One audience member asks about getting the perspective right for writing from the point of view of a woman. Brookmyre explains that he was never a laddish boy and never identified with the idea of being macho. As such he finds writing women easier than an SAS hyper-masculine type. He adds that growing up around opinionated women probably helped, and that being Scottish “They didn’t miss and hit the wall when talking to you.”
He segues into an anecdote about a woman who emailed him objecting to his use of the word c*nt in Bedlam, declaring that she’d read all his previous work and couldn’t understand him using this to ‘jush up’ his writing. His reply, after a search of previous books, was that he had used it previously, in fact he stated that he would love to know how she failed to be offended by the 250 previous appearances of c*nt in his books, 65 of which appeared clustered together in Tale Etched in Blood.
Other questions focus on the changing world of publishing and the difficulty in translating work that is very much Tartan Brand. Brookmyre feels that a good editor is key in publishing but that the entire industry has become much more prone to micromanagement in recent years, even fussing about titles in a way that they didn’t before. He thinks this might change soon as they’re beginning to relax after a bounce back from the blows of Kindle. He is lucky in that he has worked with Orbit as well, and so is able to switch to writing Science Fiction without too much trouble, which he will be doing when he’s finished the next crime novel. Translating Tartan Noire is a different question and he explains that it’s done with difficulty and sometimes badly. To a certain extent it’s less about the language barrier and more about the culture. His books sell where people can identify with them.

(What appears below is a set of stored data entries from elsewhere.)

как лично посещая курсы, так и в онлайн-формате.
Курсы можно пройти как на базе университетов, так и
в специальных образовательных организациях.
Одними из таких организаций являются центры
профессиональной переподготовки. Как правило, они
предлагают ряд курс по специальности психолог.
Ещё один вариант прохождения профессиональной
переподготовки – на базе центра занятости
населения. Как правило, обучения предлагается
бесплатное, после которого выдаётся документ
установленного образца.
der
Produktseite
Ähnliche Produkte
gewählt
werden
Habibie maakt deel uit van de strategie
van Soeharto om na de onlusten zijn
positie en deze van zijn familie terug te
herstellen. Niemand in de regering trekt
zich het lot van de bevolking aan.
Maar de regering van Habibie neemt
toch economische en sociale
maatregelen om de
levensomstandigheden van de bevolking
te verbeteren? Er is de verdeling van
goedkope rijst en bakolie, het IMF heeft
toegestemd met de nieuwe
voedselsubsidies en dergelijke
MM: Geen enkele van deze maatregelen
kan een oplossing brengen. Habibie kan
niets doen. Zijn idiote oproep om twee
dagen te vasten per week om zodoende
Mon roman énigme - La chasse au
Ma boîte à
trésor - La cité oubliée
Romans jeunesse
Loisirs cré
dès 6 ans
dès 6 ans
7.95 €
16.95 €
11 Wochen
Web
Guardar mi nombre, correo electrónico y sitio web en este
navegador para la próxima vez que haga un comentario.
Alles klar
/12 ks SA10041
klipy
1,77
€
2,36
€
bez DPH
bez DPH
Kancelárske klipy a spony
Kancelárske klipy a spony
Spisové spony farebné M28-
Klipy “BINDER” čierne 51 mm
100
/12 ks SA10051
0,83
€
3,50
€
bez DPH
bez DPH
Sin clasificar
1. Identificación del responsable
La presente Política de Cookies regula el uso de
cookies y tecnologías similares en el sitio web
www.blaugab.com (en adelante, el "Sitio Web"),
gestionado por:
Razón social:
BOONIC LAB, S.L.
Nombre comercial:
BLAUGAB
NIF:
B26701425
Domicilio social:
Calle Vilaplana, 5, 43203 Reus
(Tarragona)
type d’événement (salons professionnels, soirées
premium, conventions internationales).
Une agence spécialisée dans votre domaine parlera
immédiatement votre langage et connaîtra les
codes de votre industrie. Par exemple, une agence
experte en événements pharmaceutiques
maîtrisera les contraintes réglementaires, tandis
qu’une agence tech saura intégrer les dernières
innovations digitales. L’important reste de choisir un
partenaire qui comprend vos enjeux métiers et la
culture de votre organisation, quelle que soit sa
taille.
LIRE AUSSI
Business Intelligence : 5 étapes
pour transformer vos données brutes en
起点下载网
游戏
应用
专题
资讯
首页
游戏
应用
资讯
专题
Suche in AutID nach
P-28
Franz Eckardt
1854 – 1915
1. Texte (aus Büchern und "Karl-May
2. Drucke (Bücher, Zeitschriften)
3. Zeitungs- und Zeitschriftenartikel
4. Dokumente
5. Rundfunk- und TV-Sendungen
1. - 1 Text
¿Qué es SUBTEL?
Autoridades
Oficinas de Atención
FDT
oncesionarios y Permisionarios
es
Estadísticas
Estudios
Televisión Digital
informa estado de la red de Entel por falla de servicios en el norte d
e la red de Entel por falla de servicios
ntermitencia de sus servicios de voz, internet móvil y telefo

Brookmyre ends by reading a short story he was asked to write as part of the celebrations surrounding the Commonwealth Games in Glasgow. The brief was to write a story inspired by the Kelvingrove Bandstand and his resulting work was titled “Puck Knows”. It features a crowd arriving to watch a production of A Midsummer Night’s Dream. Among the crowd are a reluctant group of teenagers, whose comments about how Shakespeare is “Like f*ckin’ Cbeebies, ‘cept it makes less sense” go unchecked as the teachers sensibly chose the seats furthest from the students most likely to ruin their night. Despite sounding like typical troublemakers they do initially pay enough attention to pick up on all the dirty jokes their teachers can’t or won’t cover, making dirty comments in return.
The continuing story had us all roaring with laughter every few lines as it proved to be both brilliantly Shakespearean and utterly Glaswegian. Brookmyre was, as always, hilarious, clever, and entertaining. Interestingly, while crime fiction events often result in a largely female audience, Brookmyre attracted one that was predominantly male, all of who seemed to be thoroughly enjoying themselves and his jokes. It was a fitting reflection of Black Widow’s use of gender stereotypes and the realities they ignore.
In an evening filled with clever jokes and plays on words, the organiser’s final remark that Black Widow would make an excellent wedding present seemed an appropriate way to end.